DocketNumber: No. 32867.
Citation Numbers: 157 So. 591, 180 La. 779, 1934 La. LEXIS 1571
Judges: Higgins, O'Niell
Filed Date: 10/29/1934
Status: Precedential
Modified Date: 10/19/2024
The defendant was indicted on February 28, 1934, under Act No. 44 of 1890, for cutting with a dangerous weapon, a knife, with intent to kill. On March 5, 1934, he was convicted of the offense and on March 12, 1934, sentenced to the State Penitentiary for a period of not less than one year nor more than eighteen months. He then appealed.

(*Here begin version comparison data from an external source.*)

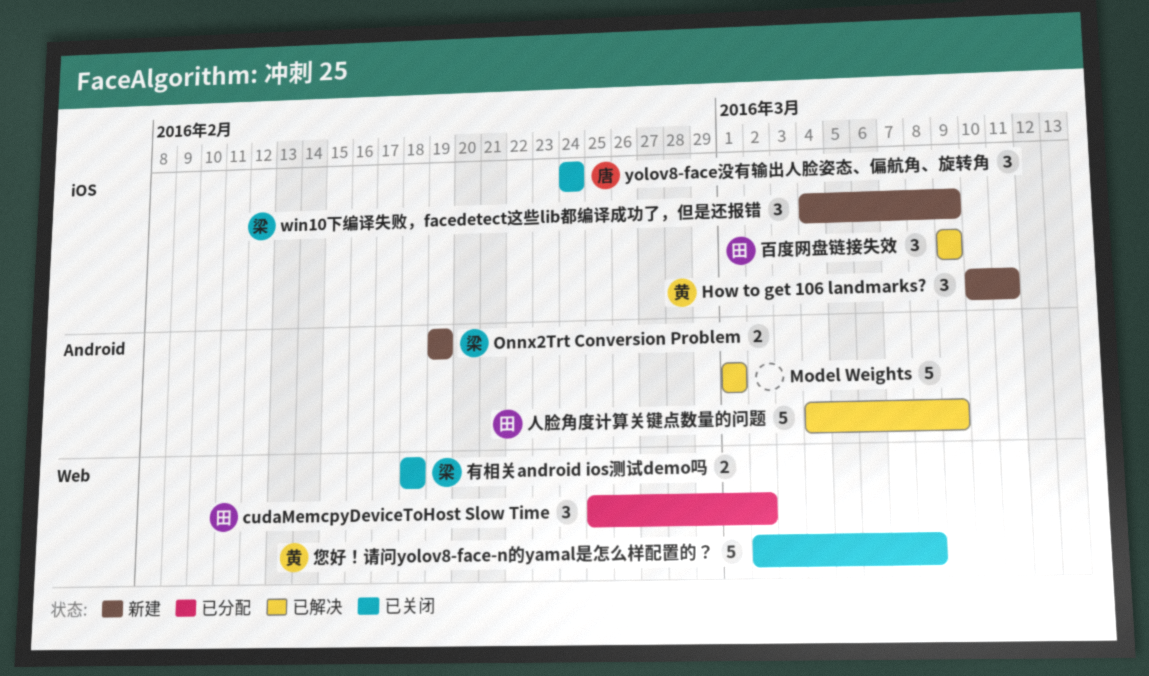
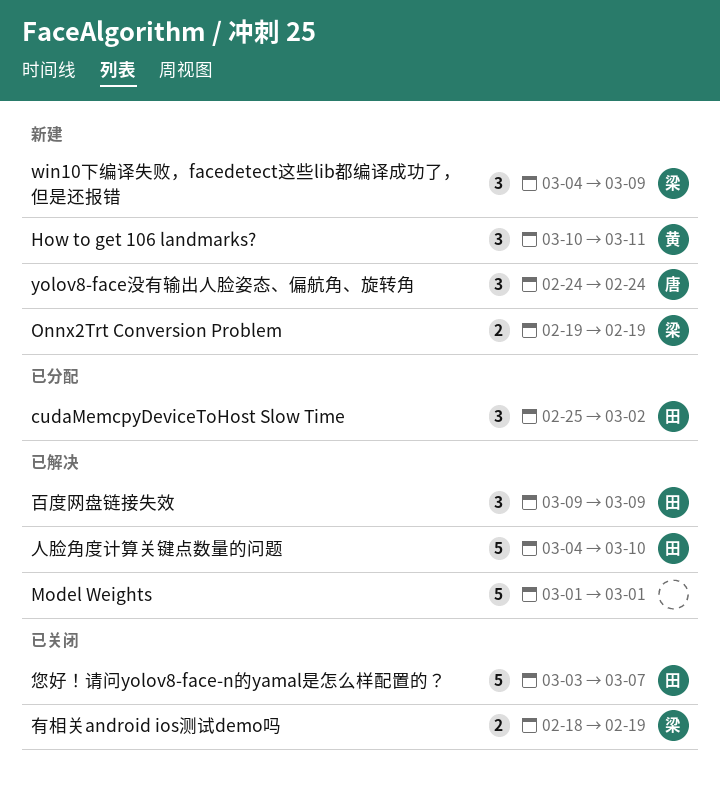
yolov8-face没有输出人脸姿态、偏航角、旋转角, status: 已关闭 -> 新建
人脸角度计算关键点数量的问题, due: Mar 9 -> Mar 10
您好！请问yolov8-face-n的yamal是怎么样配置的？, owner: 黄 -> 田
您好！请问yolov8-face-n的yamal是怎么样配置的？, start: Mar 2 -> Mar 3
您好！请问yolov8-face-n的yamal是怎么样配置的？, due: Mar 8 -> Mar 7
有相关android ios测试demo吗, due: Feb 18 -> Feb 19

The defendant pleaded self-defense, but during the course of the trial did not reserve any bill of exception. After being convicted, but before being sentenced, he filed a motion for a new trial based upon several grounds. The trial judge issued a rule to show cause why a new trial should not be granted and, on the hearing thereof, decided against the defendant on all points urged in the motion. Defendant in each instance reserved a bill of exception.
The first bill of exception is based on the ground that, after having exhausted all of his peremptory challenges, defendant was forced to accept a juror who was biased and prejudiced against him because of a previous misunderstanding. The record shows that the juror after being examined on his voir dire was never challenged by the defendant for cause, but was accepted by him with full knowledge of the fact that there had been some previous unpleasantness between them. Having failed to challenge the juror for cause and consequently no bill of exception having *Page 782 been reserved, this matter cannot be reviewed on a motion for a new trial.
Bills of exceptions Nos. 2 and 3 relate to the ruling of the trial court to the effect that alleged newly discovered evidence tending to show the dangerous character of the prosecuting witness would not be admissible in evidence in the event a new trial was granted, because no overt act on the part of the prosecuting witness was shown before or at the time of the attack. The record shows that during the trial of the case an attempt was made to introduce similar evidence by other witnesses, but the trial court ruled that no overt act on the part of the prosecuting witness had been shown and, therefore, the proposed testimony was inadmissible. A bill of exception was not reserved.
The district judge having concluded that a proper foundation had not been laid for the purpose of introducing such evidence and a bill of exception not having been reserved, it is obvious that defendant has no right to have the matter reviewed on a motion for a new trial.
Furthermore, it is clear that these bills of exceptions are without merit because in the case of State v. Richardson,
Bills of exceptions Nos. 4, 5, and 6 raise the legal questions presented in bills *Page 783
Nos. 2 and 3, with this difference, that the witness who offered to testify concerning alleged newly discovered evidence as to the dangerous character of the prosecuting witness testified in the trial of the case. In his per curiam in connection with these bills, the trial court points out that this testimony could not be considered newly discovered evidence and, consequently, could not form the basis of a new trial, since the witness had testified in the original trial. If the alleged newly discovered evidence as to the dangerous character of the prosecuting witness could not be introduced in evidence in the original trial of the case because the trial judge was satisfied that the defendant was the aggressor and that the prosecuting witness had made no hostile demonstration at the time of the difficulty, this alleged newly discovered evidence cannot form the basis of a motion for a new trial. State v. Vige,
Bill of exception No. 7 covers the six preceding exceptions, with these added points: (1) That the accused was not allowed sufficient time to prepare for trial; and (2) that the evidence was insufficient to establish one of the essential elements of the crime, to wit, intent to kill.
With reference to the first complaint, it is sufficient to say that when the accused was called for trial, his counsel made no objection and did not request a continuance but announced himself ready.
The second ground involves a question of fact, and the jury and the trial court having been satisfied as to the sufficiency of the *Page 784 evidence to prove intent to kill, the matter cannot be reviewed by us, since it does not present a question of law.
For the reasons assigned, the verdict and sentence are affirmed.
O'NIELL, C.J., concurs in the result and hands down reasons.